- What is required
A complete response lists each line of the data below that includes the word "more".

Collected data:
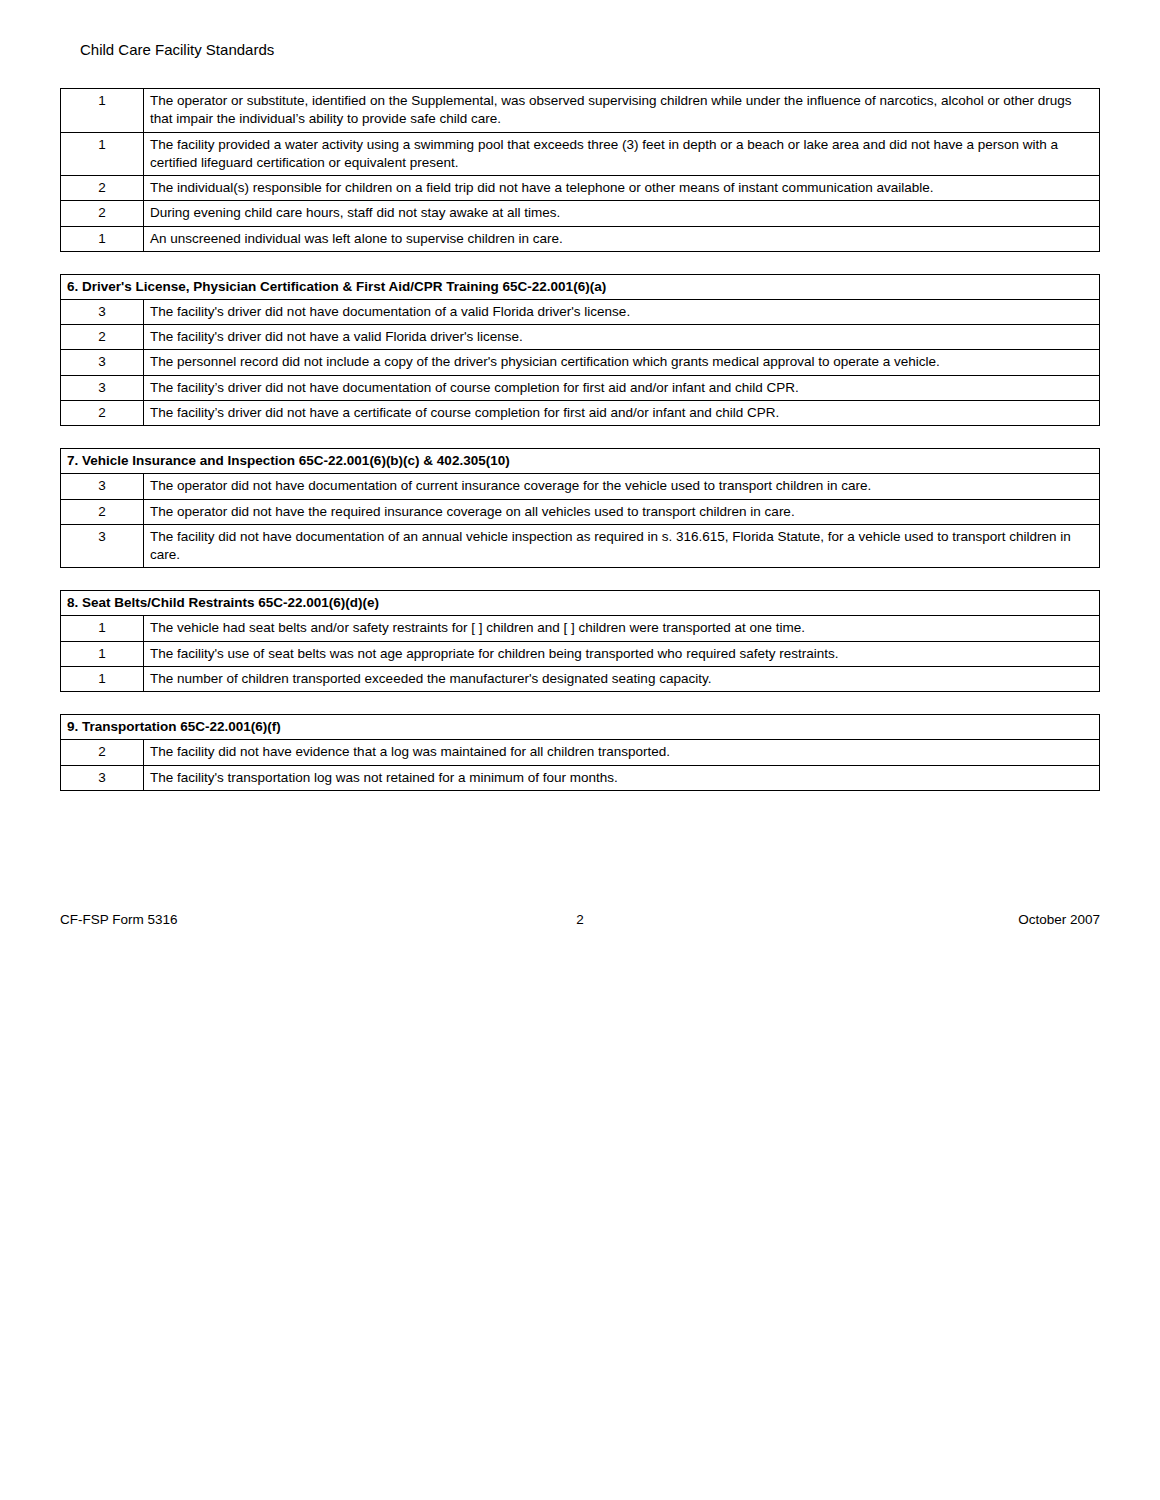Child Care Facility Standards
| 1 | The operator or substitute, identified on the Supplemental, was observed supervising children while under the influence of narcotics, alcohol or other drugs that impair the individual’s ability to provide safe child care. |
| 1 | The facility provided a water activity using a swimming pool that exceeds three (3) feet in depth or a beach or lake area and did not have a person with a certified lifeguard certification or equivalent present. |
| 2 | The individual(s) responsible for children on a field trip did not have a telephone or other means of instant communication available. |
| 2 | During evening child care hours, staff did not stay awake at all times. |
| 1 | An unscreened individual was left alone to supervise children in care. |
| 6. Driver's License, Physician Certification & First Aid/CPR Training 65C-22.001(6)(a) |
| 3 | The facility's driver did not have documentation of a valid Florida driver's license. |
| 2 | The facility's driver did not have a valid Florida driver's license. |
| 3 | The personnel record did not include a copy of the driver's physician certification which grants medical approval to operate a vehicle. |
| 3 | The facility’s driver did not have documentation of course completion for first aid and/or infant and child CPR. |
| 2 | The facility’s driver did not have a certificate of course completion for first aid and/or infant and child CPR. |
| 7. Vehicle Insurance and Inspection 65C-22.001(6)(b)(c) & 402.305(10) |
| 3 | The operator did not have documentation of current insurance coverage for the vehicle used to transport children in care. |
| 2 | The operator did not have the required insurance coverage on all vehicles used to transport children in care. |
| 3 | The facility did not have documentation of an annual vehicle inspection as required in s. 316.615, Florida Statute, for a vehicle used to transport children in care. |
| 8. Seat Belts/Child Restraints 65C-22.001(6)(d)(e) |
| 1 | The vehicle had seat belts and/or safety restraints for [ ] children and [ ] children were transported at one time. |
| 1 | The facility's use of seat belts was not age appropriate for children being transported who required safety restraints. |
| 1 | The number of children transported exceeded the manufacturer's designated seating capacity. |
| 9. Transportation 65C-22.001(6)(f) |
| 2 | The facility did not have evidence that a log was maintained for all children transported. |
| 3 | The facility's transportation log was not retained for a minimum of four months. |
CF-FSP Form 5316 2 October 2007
==
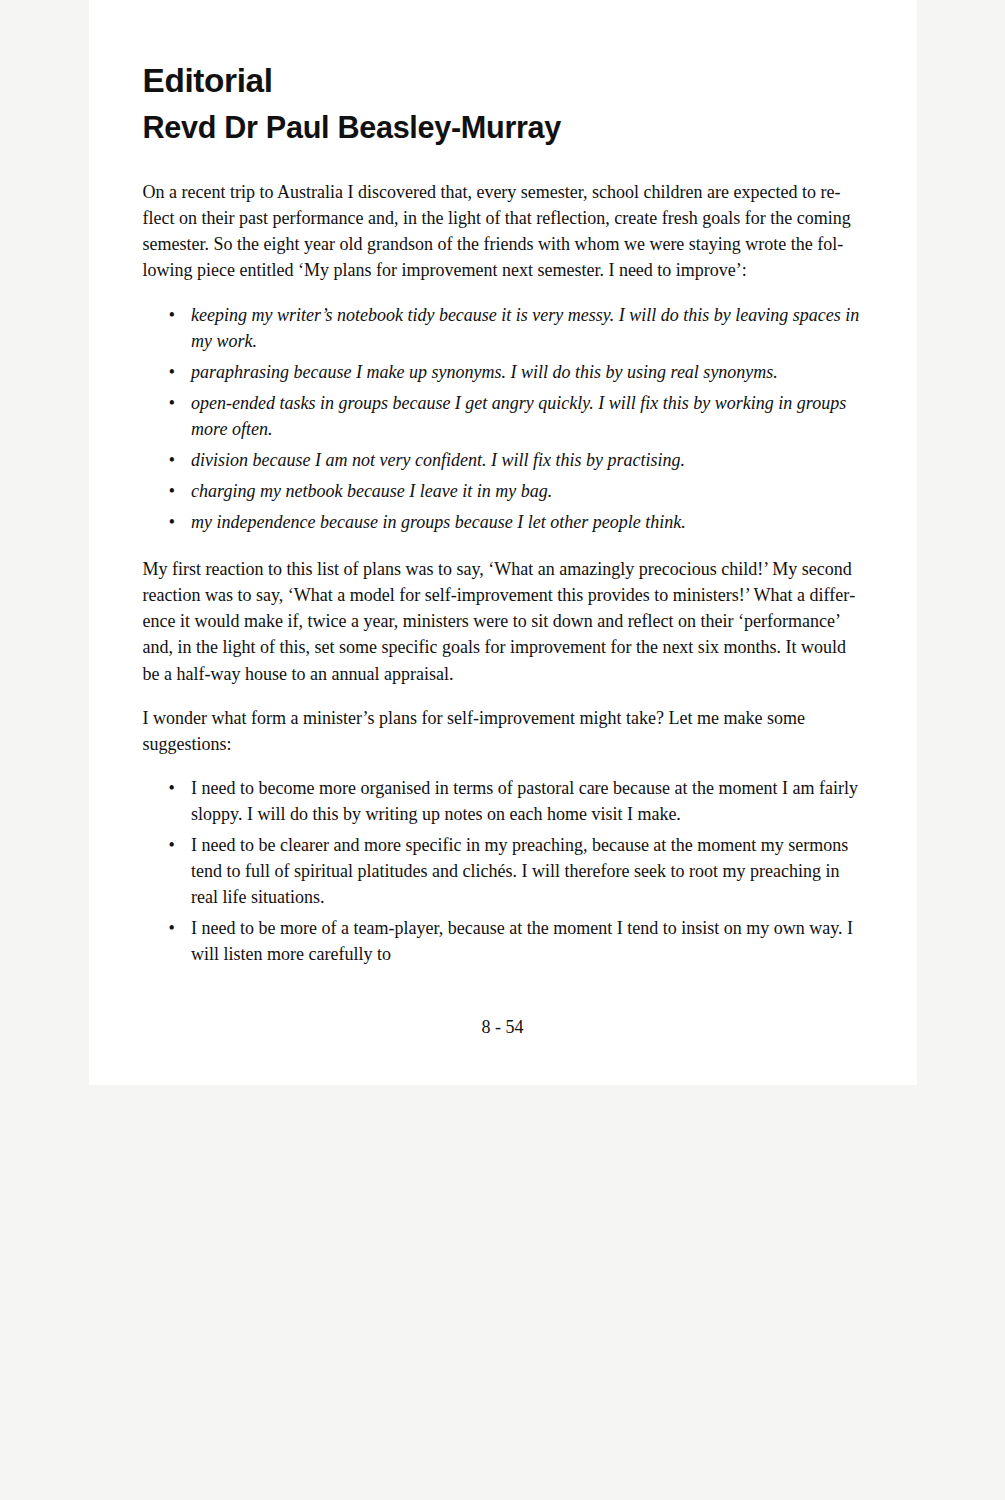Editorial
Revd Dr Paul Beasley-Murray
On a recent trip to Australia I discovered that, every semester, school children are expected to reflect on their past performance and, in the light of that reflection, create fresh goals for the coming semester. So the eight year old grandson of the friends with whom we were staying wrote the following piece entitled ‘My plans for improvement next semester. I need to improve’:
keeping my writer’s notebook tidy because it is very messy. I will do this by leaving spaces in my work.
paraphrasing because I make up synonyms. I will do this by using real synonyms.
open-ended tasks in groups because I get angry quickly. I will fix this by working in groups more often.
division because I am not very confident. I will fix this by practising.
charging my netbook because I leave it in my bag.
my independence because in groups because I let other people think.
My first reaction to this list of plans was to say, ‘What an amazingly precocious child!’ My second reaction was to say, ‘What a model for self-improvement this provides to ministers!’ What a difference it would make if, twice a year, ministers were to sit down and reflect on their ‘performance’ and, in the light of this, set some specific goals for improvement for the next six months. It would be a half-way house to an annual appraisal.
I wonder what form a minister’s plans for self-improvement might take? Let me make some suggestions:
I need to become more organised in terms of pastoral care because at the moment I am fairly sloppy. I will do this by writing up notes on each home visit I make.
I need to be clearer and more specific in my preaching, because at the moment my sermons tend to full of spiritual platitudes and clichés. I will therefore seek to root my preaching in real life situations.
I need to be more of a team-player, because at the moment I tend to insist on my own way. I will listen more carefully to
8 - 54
* * *
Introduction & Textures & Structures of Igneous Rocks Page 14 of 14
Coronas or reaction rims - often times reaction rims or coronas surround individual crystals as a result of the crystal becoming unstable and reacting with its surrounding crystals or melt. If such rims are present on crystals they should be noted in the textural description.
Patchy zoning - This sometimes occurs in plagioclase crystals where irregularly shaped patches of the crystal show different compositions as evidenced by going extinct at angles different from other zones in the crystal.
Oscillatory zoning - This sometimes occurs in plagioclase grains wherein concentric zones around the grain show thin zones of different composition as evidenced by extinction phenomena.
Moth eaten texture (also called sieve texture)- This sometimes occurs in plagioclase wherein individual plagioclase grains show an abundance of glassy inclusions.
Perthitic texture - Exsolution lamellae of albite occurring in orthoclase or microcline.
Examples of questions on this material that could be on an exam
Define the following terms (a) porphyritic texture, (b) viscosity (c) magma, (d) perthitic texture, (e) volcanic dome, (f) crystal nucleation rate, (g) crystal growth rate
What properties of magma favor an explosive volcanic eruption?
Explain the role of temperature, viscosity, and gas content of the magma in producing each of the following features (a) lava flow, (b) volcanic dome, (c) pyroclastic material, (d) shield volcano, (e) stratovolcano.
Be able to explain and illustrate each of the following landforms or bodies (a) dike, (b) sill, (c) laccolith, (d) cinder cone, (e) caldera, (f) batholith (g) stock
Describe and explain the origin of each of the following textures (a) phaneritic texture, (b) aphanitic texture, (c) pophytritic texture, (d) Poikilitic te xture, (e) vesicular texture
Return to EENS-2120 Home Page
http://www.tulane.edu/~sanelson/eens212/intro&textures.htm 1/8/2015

- Output for this task
open-ended tasks in groups because I get angry quickly. I will fix this by working in groups more often.
I need to become more organised in terms of pastoral care because at the moment I am fairly sloppy. I will do this by writing up notes on each home visit I make.
I need to be clearer and more specific in my preaching, because at the moment my sermons tend to full of spiritual platitudes and clichés. I will therefore seek to root my preaching in real life situations.
I need to be more of a team-player, because at the moment I tend to insist on my own way. I will listen more carefully to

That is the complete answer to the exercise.